ジペンタエリスリトールとは
ジペンタエリスリトールとは、多価アルコール類の1種で、常温では固体であり白色無臭です。
エステル化反応によって一般的な有機酸と結合しやすい、吸湿性が低い、および、空気中で安定であるという特徴があります。ジペンタエリスリトールは、文字通り2つのペンタエリスリトールが結合したような分子構造を有します。
ペンタエリスリトールは、糖アルコールに分類される有機化合物です。英語から日本語への翻訳の影響により、「エリスリトール」は「エリトリトール」と称される場合もあります。ジペンタエリスリトールは、ホルムアルデヒドとアセトアルデヒドとを、アルカリの存在下で反応させると、ペンタエリスリトールと共に生成されます。
一般的には、ペンタエリスリトールを製造するときの副生成物です。工業的には、生成したペンタエリスリトールおよびジペンタエリスリトールの混合物から、ジペンタエリスリトールを分離して精製することで得られます。
ジペンタエリスリトールの使用用途
ジペンタエリスリトールは、アルキド樹脂、ポリウレタン樹脂、ロジンエステル、合成潤滑剤、塩化ビニル可塑剤、界面活性剤、化粧品、架橋剤、または爆薬などの各原料として幅広く利用されています。
ジペンタエリスリトールを原料とするアルキド樹脂の用途は主に塗料です。ポリウレタン樹脂は、塗料や接着剤の他、繊維製品、スポンジ製品、自動車部品などに幅広く使用されています。ジペンタエリスリトールを用いて合成されたロジンエステルの主な用途は接着剤です。
また、塩化ビニル樹脂に、可塑剤として添加することにより、壁紙やホースなどの軟質塩化ビニル製品が作り出されます。ジペンタエリスリトールを原料として合成された架橋剤は、後述するように例えばジペンタエリスリトールヘキサアクリレートなどです。
ジペンタエリスリトールの性質
ジペンタエリスリトールの性質の1つは親水性です。分子中にヒドロキシ基 (-OH) を6つ有するため、分子量が比較的大きいにも関わらず水への溶解性を有します。言い換えると、分子中に6つのOH基を有するため有機化合物でありながら親水性が比較的高い物質です。
ジペンタエリスリトールは、20℃の水1Lあたり数g溶解します。ジペンタエリスリトールの融点は210℃~220℃程度であり、分子量は約254です。
ジペンタエリスリトールの構造
ジペンタエリスリトールの分子構造は、2つのペンタエリスリトールがつながっいています。ジペンタエリスリトールの化学式は、(HOCH2) 3CCH2OCH2C(CH2OH) 3です。

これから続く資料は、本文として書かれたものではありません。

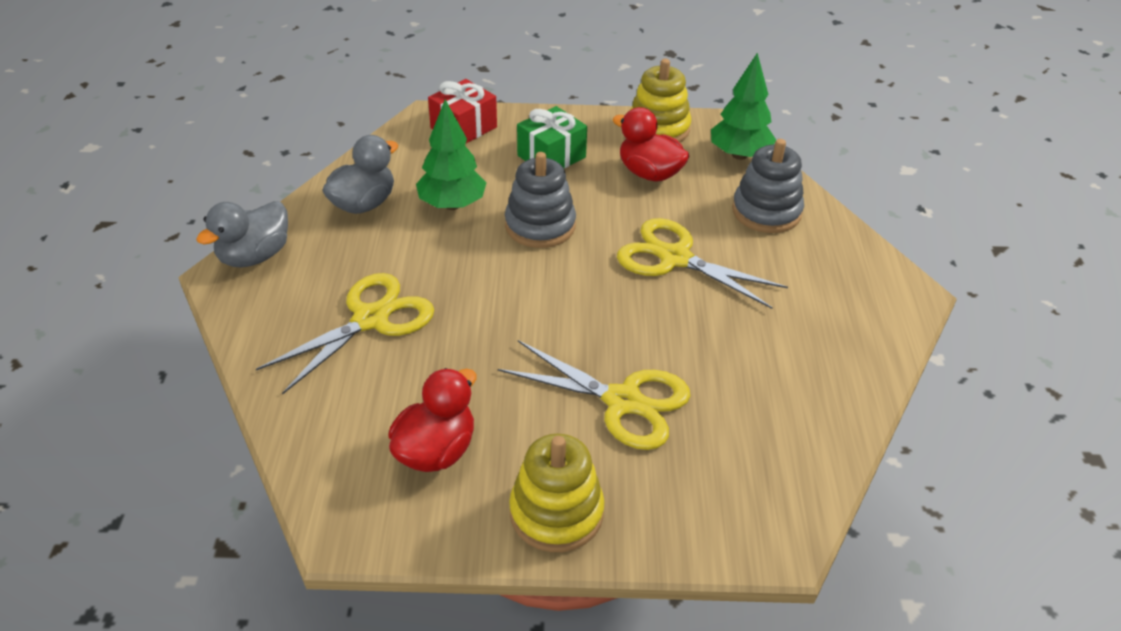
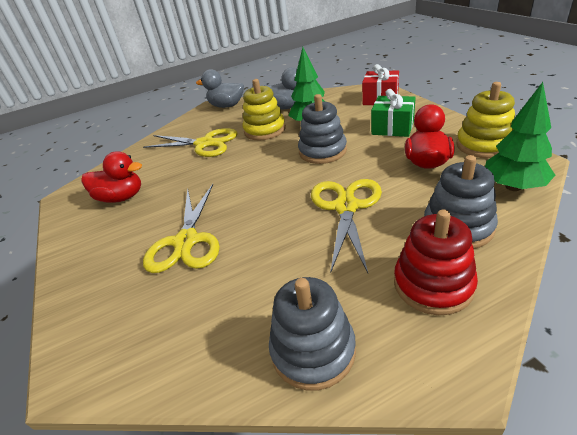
camera: 70 degrees right, 5 degrees down
yellow stacking toy [509,434,604,552] -> yellow stacking toy moved to [243,79,286,140]
none -> grey stacking toy [269,277,356,391]
none -> red stacking toy [394,209,478,315]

上述の通り、ジペンタエリスリトールは分子中に6つのヒドロキシ基 (-OH) を有します。ヒドロキシ基 (-OH) は合成反応によって比較的容易に他の物質と結合するため、ヒドロキシ基 (-OH) を6つ有するジペンタエリスリトールからさまざまな化合物を合成可能です。
ジペンタエリスリトールのその他情報
ジペンタエリスリトール構造を有する架橋剤
ジペンタエリスリトールを原料にして、架橋剤を合成できます。具体的には、ジペンタエリスリトールのヒドロキシ基 (-OH) と、アクリル酸またはメタクリル酸のカルボキシ基 (-COOH) とをエステル結合させると、いわゆる多官能型架橋剤が得られます。
この種の架橋剤の分子中には、重合反応できるアクリロイル基 (H2C=CH–C(=O)–) またはメタクリロイル基 (H2C=C(CH3)–C(=O)–) があります。よって、この種の架橋剤と重合用モノマーを併用することで、架橋された高分子化合物を合成可能です。
ジペンタエリスリトールのすべてのヒドロキシ基 (-OH) にアクリル酸がエステル結合した場合、分子中に6つのアクリロイル基を有する架橋剤が得られます。この架橋剤は、独立していた6つの分子鎖を互いに化学結合させることが可能です。したがって、架橋度の高い高分子化合物を製造できます。
このような架橋剤の具体例として、ジペンタエリスリトールトリアクリレート、ジペンタエリスリトールテトラアクリレート、ジペンタエリスリトールペンタアクリレート、ジペンタエリスリトールヘキサアクリレートなどが挙げられます。